# Explore the material
1) Duplicate the passage of the thread on Eigen indexing from "My feeling is" to "is very Eigen-specific.".
2) Using the thread on Eigen indexing, decide whether each statement agrees with it, answering yes or no and quoting the words that settle it. (a) In plain C++ with for loops, clang gave the same timings for 32-bit and 64-bit integers. (b) With gcc, the plain C++ version using 64-bit integers was faster. (c) The measured conversion of 1000 integers to 'long' favored 'int' over 'unsigned int'.
3) Summarize the thread on Eigen indexing in two sentences.

# Reading text
────────────────────

Re: [eigen] Signed or unsigned indexing |
[ Thread Index |
Date Index
| More lists.tuxfamily.org/eigen Archives
]
On 2017-01-21 22:56, Gael Guennebaud wrote:
That's easy to check, I simply measured:
EIGEN_DONT_INLINE
void foo(MatrixXf &A, MatrixXf &B, Index i, Index j, Index n, Index m)
{
A.block(i, j, n, m) += B.block(i+1, j+1, n, m);
}
and got 15% of speed difference between int and ptrdiff_t using either
gcc6 or clang3.9.
I have just tested this kind of code on a 32x32 matrix, and the version
using 64-bit integers is indeed 25% faster than the version using 32-bit
integers with Eigen.
But if I code the same thing in plain C++ (without Eigen), with for
loops,
I get exactly the same timings with 32-bit integers and 64-bit integers
with both the Intel compilers and clang. With gcc, the version with
32-bit
integers is 4% faster (see codes below).
My feeling is the fact that Eigen is written with intrinsics turns off
many
compiler optimizations. Therefore, the difference in between 32-bit and
64-bit integers is very Eigen-specific.
If there was such a difference in between 32-bit and 64-bit integers
indexing
in plain C/C++, nobody would index anymore with ints in C.
I measured the conversion of 1000 integers from 'int' or 'unsigned
int' to 'long' and observe 25% of speed difference using either clang
or gcc (in favour of unsigned int).
My claim was not that there was no difference in between converting int
and
unsigned to long, but rather that this conversion does not happen as
often as
you might think and almost never makes any difference. For instance, a
compiler
might change
void f(double* p, long n) {
for (int k = 0; k < n; ++k) {
p[k] += 1.0;
}
}
to (look at the new type for k)
void f(double* p, long n) {
for (long k = 0; k < n; ++k) {
p[k] += 1.0;
}
}
because overflow for signed integers is undefined behavior. This
transformation
would be impossible with unsigned integers because of warping behavior.
So signed
integers give more flexibility to the compiler. Even though the
conversion from
int to long is more costly than the conversion from unsigned to long,
the compiler
is often allowed to remove this conversion either completely or at least
from the
inner loop with signed integers.
For 32-bit/64-bit integers, there are some corner cases where one is
clearly better
than the other. This code which tries to find the index of the smallest
element of
an array:
int index_smallest(float* p, int n) {
float small_value = std::numeric_limits<float>::max();
int small_k = -1;
for (int k = 0; k < n; ++k) {
if (p[k] < small_value) {
small_value = p[k];
small_k = k;
}
}
return k;
}
The Intel compiler is smart enough to vectorize this loop (this is a
reduction). But
as both small_value and small_k have to be carried in vector registers,
one could
understand that it is more efficient if their type have the same size.

────────────────────

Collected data
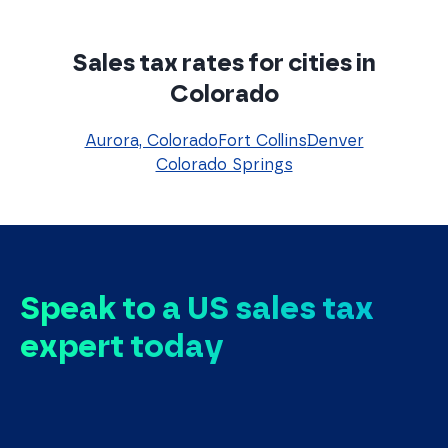
Sales tax rates for cities in
Colorado
Aurora, Colorado
Fort Collins
Denver
Colorado Springs
Speak to a US sales tax
expert today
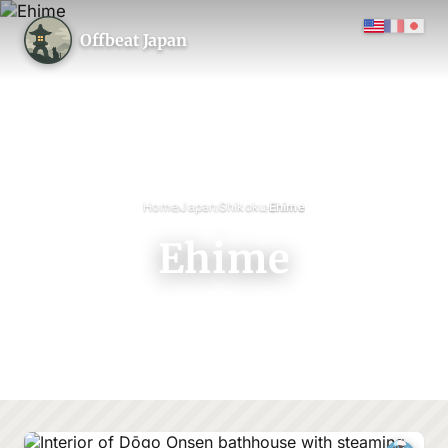
Offbeat Japan
›
›
›
Home
Japan
Shikoku
Ehime
Ehime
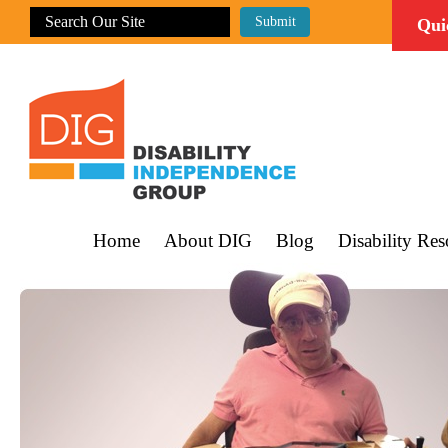
Qui
Home
About DIG
Blog
Disability Res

────────────────────

# Solution set
1)
My feeling is the fact that Eigen is written with intrinsics turns off
many
compiler optimizations. Therefore, the difference in between 32-bit and
64-bit integers is very Eigen-specific.

2)
(a) Yes: "I get exactly the same timings with 32-bit integers and 64-bit integers with both the Intel compilers and clang."
(b) No: "With gcc, the version with 32-bit integers is 4% faster"
(c) No: "(in favour of unsigned int)"

3) On a 32x32 matrix, Eigen code with 64-bit integers ran 25% faster than with 32-bit integers, but equivalent plain C++ for loops showed the same timings or a 4% gcc advantage for 32-bit integers, a difference the poster attributes to Eigen's use of intrinsics. The poster also argues that because signed overflow is undefined behavior, compilers can often remove the int-to-long conversion with signed integers, a transformation that would be impossible with unsigned integers.